Na Primeira República e na democracia de 1946 havia discordância de ideias, normal na democracia, mas descomedimentos graves eram raros. Já nos últimos decênios isso mudou. O crivo da eleição não tem melhorado o padrão da política, que vem até apresentando sintomas de piora, tanto assim que agentes políticos de precária qualificação são eleitos e reeleitos. Bem disse um deputado: “Estou me lixando para a opinião pública… Vocês batem (a mídia), mas a gente se reelege… Tenho sete mandatos…” Palavras de desprezo pelo povo, que, por seu lado, não valoriza sua responsabilidade cívica, haja vista os sete mandatos daquele deputado! O político lixa-se para o povo e o povo lixa-se para a política desacreditada, para a ética na política.
As disfunções do processo eleitoral vêm sendo exponenciadas pela propaganda ilusória, que lhe confere uma conotação mais de disputa publicitária sensacionalista do que de disputa política pautada por ideias. Deforma a política com a combinação de imagens (TV) e textos de precário nível mental e estético, influente sem exigir saber ler, e leva o eleitorado mais vulnerável a abdicar de sua soberania mental às parvoíces simpáticas, que atendem à sua necessidade psíquica de ilusão – parvoíces que compelem o telespectador cônscio ao uso do botão mute do controle da TV, como precaução profilática mental.
Não há na História democracia bem-sucedida construída sobre alicerces eleitorais frágeis. Todas as democracias hoje consagradas eram seletivas numa primeira etapa, em que foram construídas as bases populares de suas democracias de massa. A precariedade dessas bases no Brasil ajuda a entender a eleição de políticos essencialmente dedicados ao usufruto do poder, alheios às questões fundamentais que os excedem, a interpretar a reeleição como absolvição pelo voto, a entender a eleição de personagens caricatas ou exóticas, beneficiárias dos votos de desesperança ou protesto – antes da urna eletrônica, direcionados para desabafos zoológicos, a exemplo do rinoceronte Cacareco, que teve votação expressiva -, despreparadas para a política, mas puxadoras de legenda. Ajuda a compreender a expressão macunaína – hoje também tiririca – de nossa democracia, em que o eleitor folgazão se diverte com o “pior do que está não fica” e, ao votar no palhaço candidato, faz papel de palhaço eleitor.

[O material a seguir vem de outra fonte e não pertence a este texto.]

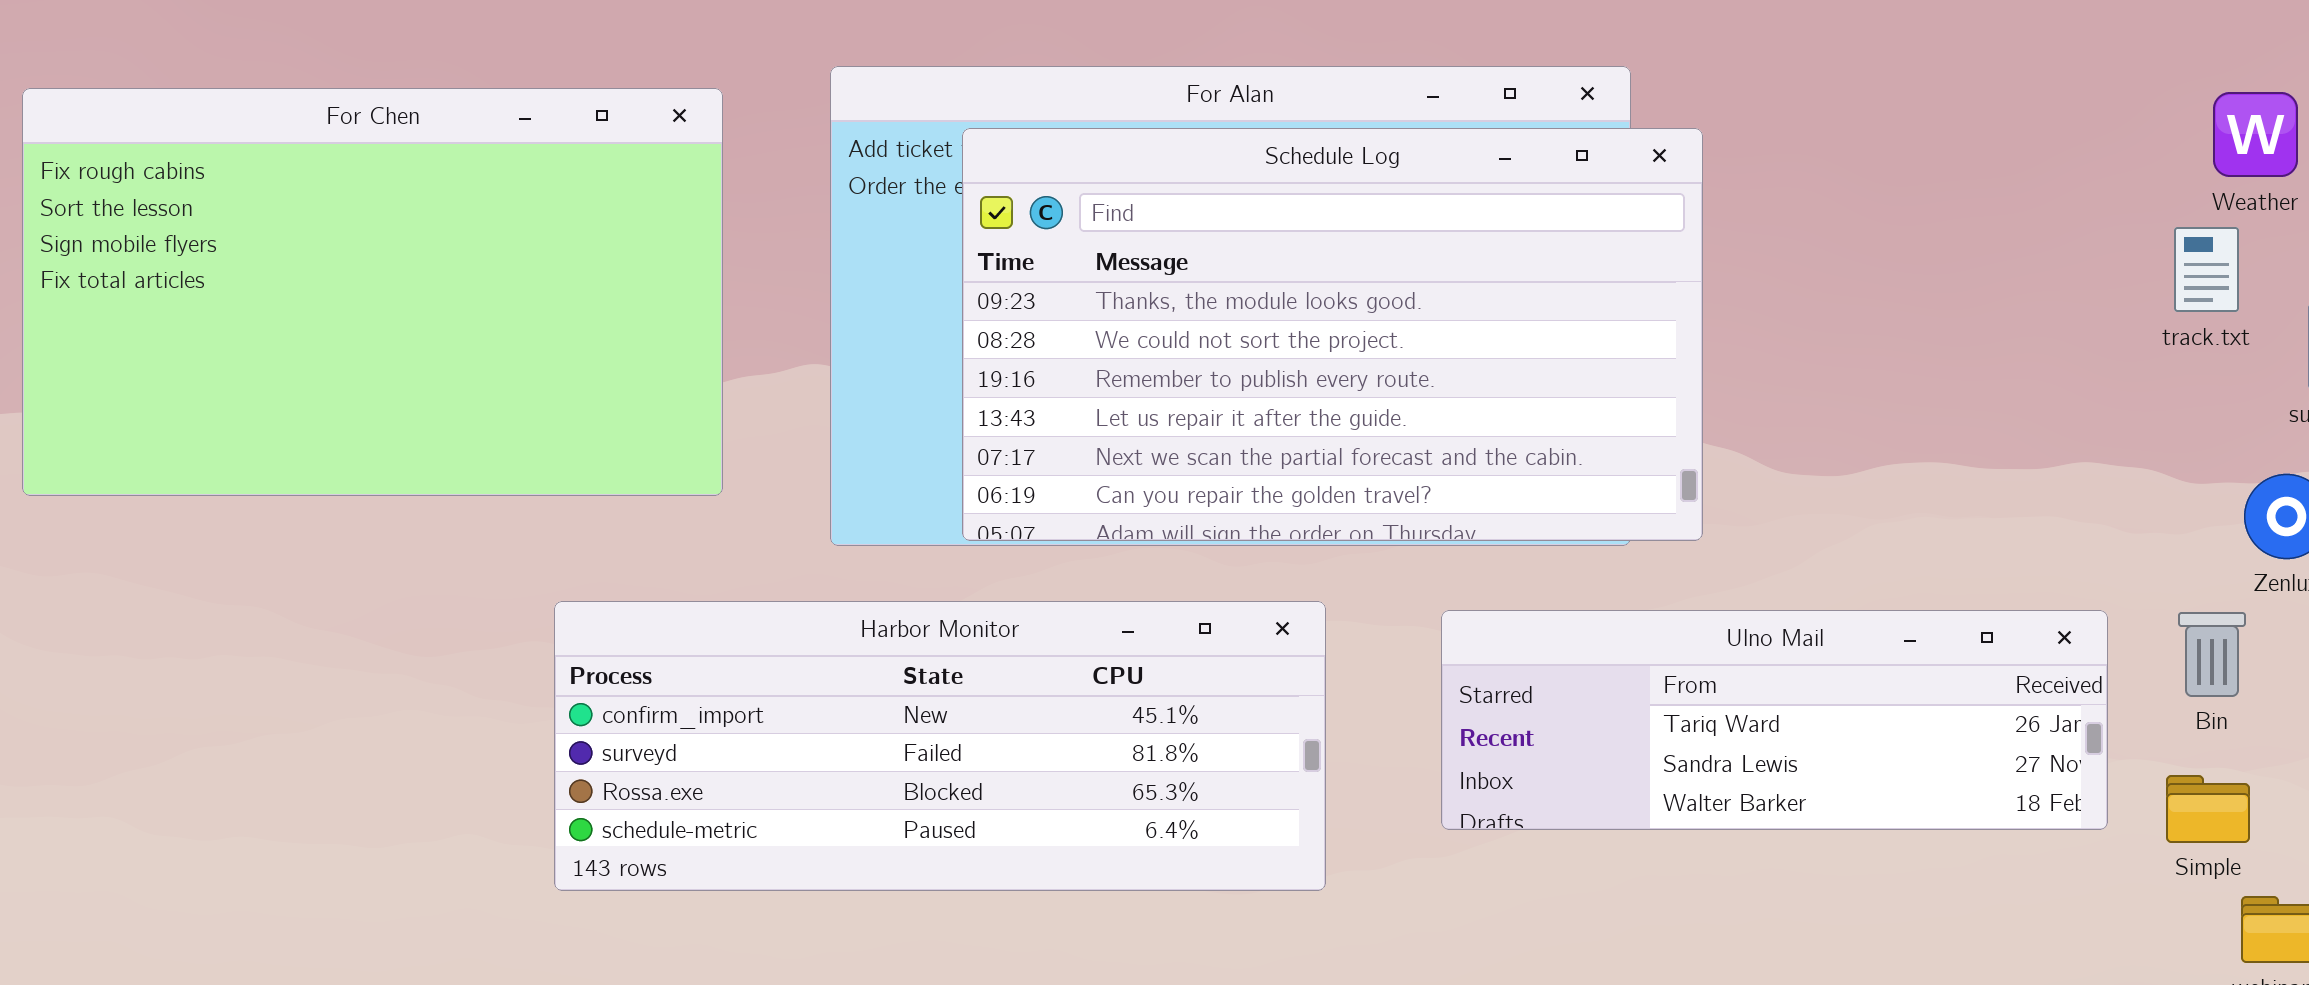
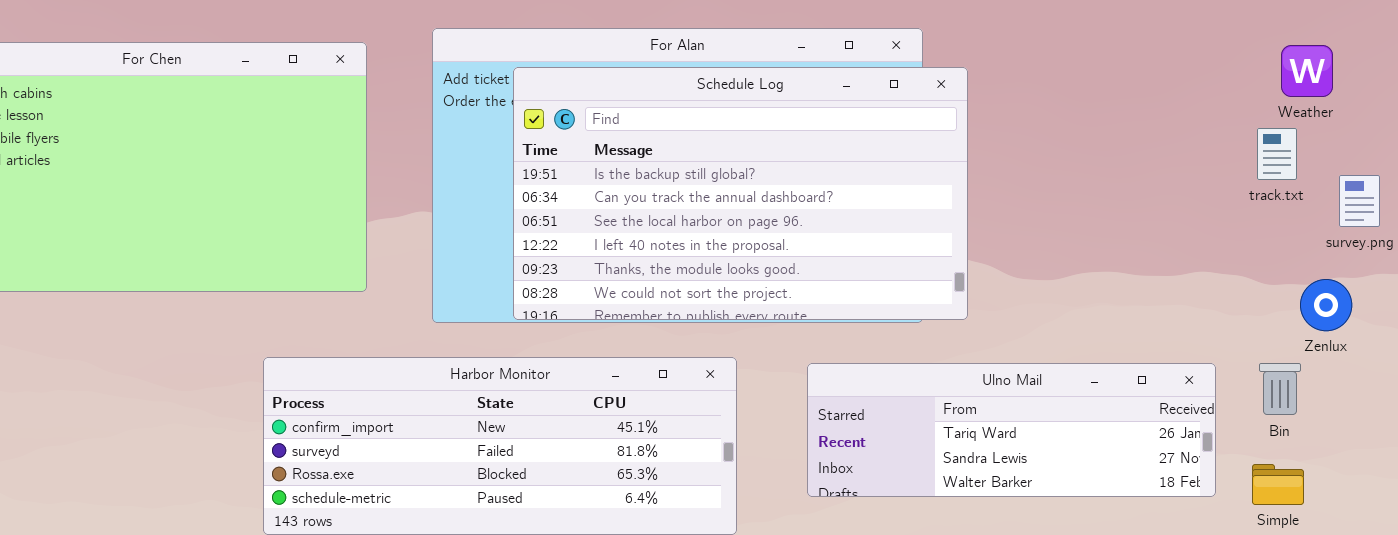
Schedule Log: [962,128,1703,541] -> [513,67,968,320], scrolled up 4 rows

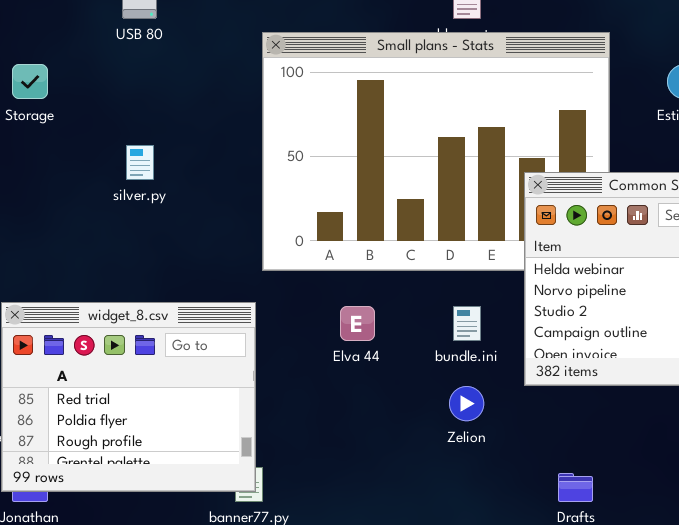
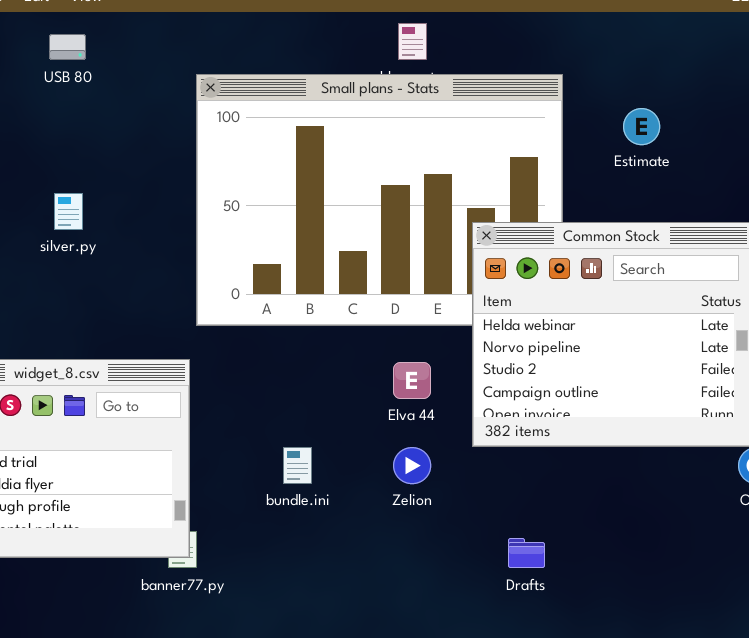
Elva 44: [340,306,375,341] -> [393,362,431,399], moved
bundle.ini: [453,306,481,341] -> [283,447,312,484], moved

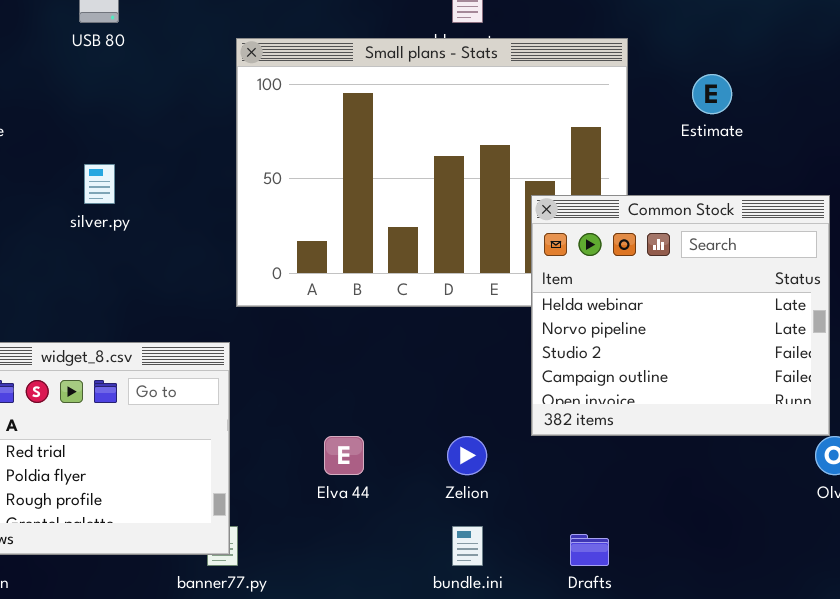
Elva 44: [393,362,431,399] -> [324,436,364,475], moved
bundle.ini: [283,447,312,484] -> [452,526,483,566], moved

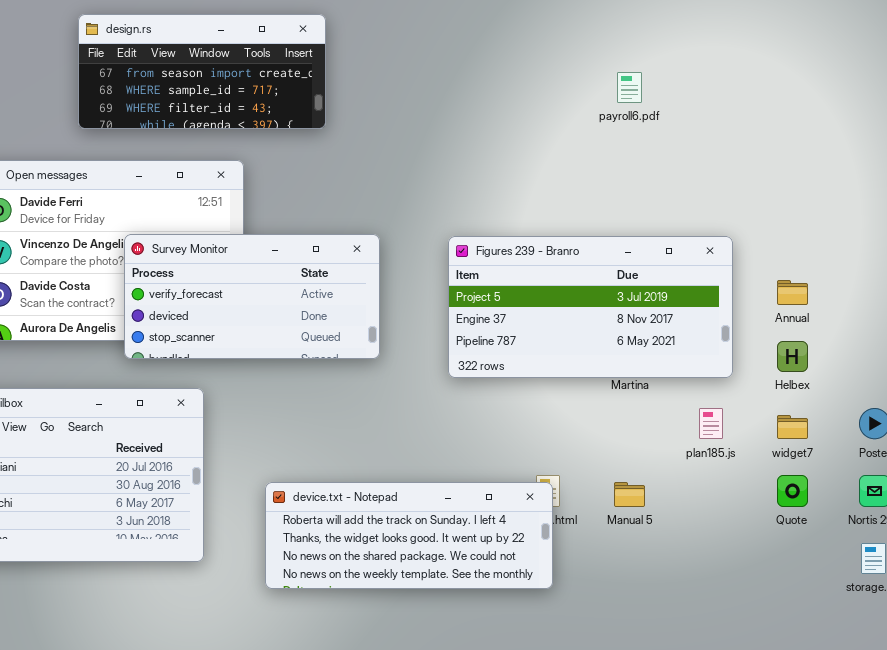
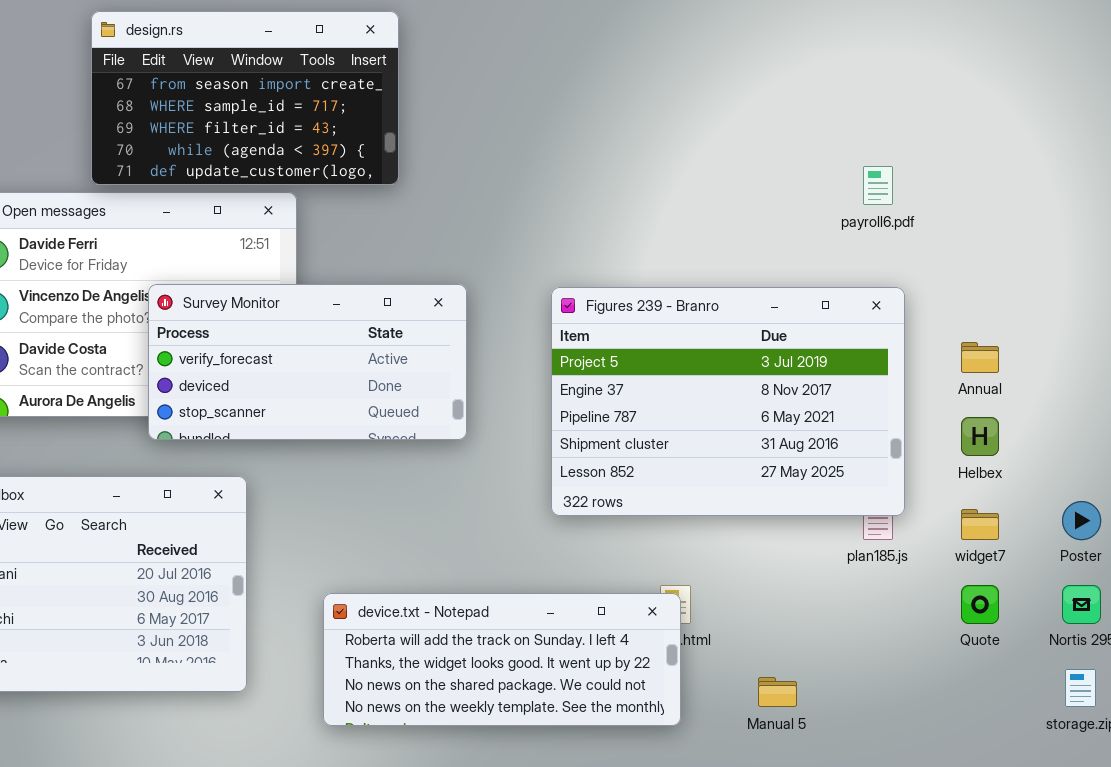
design.rs: [78,14,326,129] -> [91,11,399,185], resized
payroll6.pdf: [617,72,642,103] -> [863,166,893,205], moved
Figures 239 - Branro: [448,236,733,378] -> [551,287,905,516], resized
Manual 5: [614,482,645,507] -> [758,677,797,707], moved

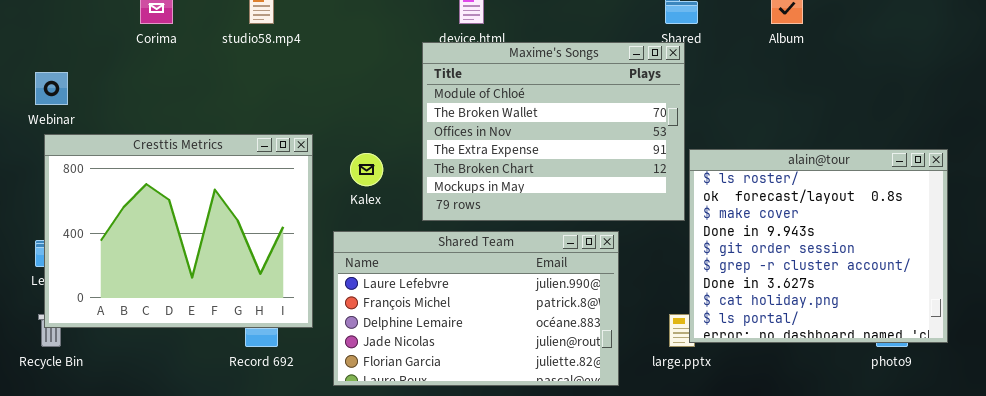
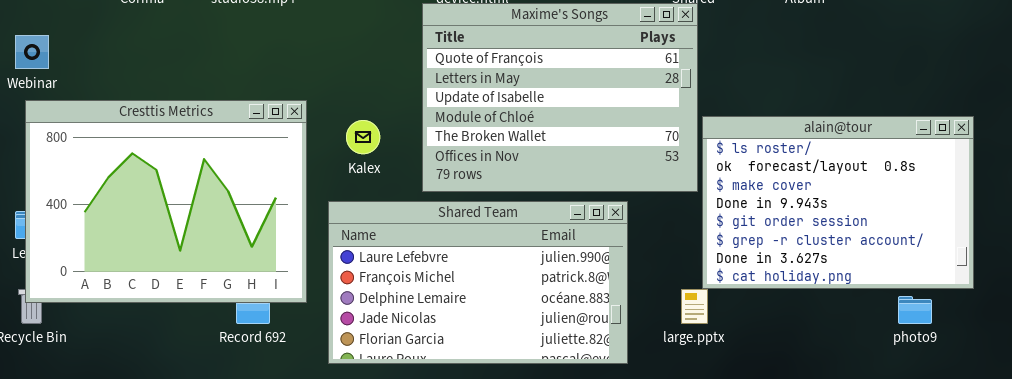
Maxime's Songs: [422,42,685,221] -> [422,3,698,192], scrolled up 3 rows
alain@tour: [689,149,948,343] -> [702,116,974,289], resized

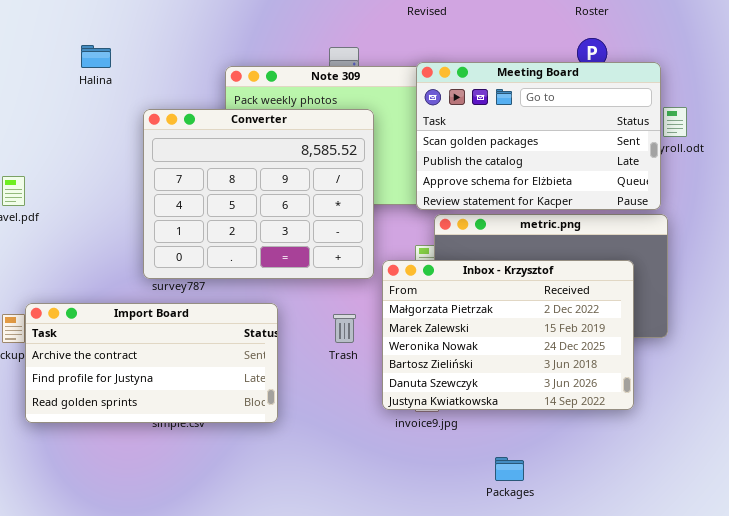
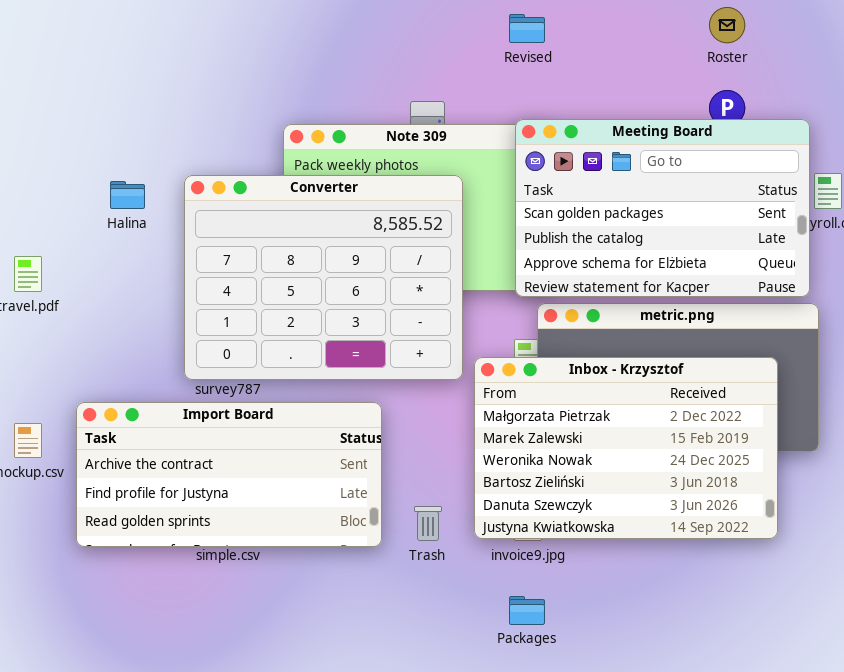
Halina: [81,45,111,68] -> [110,181,145,209], moved
Import Board: [25,303,278,423] -> [76,402,382,547], moved
Trash: [333,314,356,343] -> [414,506,442,541], moved
Packages: [495,457,524,481] -> [509,596,545,625], moved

O risco de um processo assim viciado é vê-lo, mais dia, menos dia, travestido (na tolerância coletiva) de aval plebiscitário ao semiautoritarismo populista. O socialismo bolivariano de Hugo Chávez, mistura do nacionalismo petroleiro à Mossadegh com o nacionalismo populista de Perón e o socialismo agressivo à legalidade de Allende, é exemplo atual desse paradigma, já visto com simpatia por brasileiros (o próprio presidente Lula chegou a dizer que na Venezuela “há democracia demais”).
Todo esse quadro sugere o risco da ascensão de uma ameaça cujos sintomas já são sensíveis, embora raramente considerados: a ameaça da clivagem pscicopolítica do País. De um lado, a fé emocional no Estado provedor e protetor e nas imagens mitificadas do populismo salvacionista condutor daquele Estado, a alienação refletida na frase “o número daquela mulher que o Lula mandou votar nela” – tendência potencialmente simpática à hipótese do parágrafo anterior. Do outro, a parcela do povo, a que pertence grande parte da classe média, que vê a política com preocupação democrática e procura votar com convicção fundamentada em alicerces racionais – não importa aqui qual a propensão ideológica, se mais à esquerda ou à direita, ela existe em ambas, embora mais no centro.
A ameaça da clivagem, difusa e generalizada, vem correndo o risco de adquirir uma conotação perigosa para a solidariedade nacional tranquila, por acrescentar-lhe a ideia de dimensão territorial, com o Leste (Bahia)/Nordeste prevalecente (sem exclusividade, é claro) na primeira tendência e o Sudeste/Sul, na segunda. Essa inserção, uma vez na mente coletiva brasileira, vai “apimentar” a clivagem com um sabor de defasagem quanto a interesses, objetivos e rumos fundamentais. Se não for revertida, poderá vir a fragilizar o potencial integrado da unidade nacional. O processo eleitoral de 2010 vem evidenciando essa ameaça, que há de preocupar no futuro próximo, até porque suas manifestações tenderão a permanecer vivas – se não acentuadas – depois das eleições.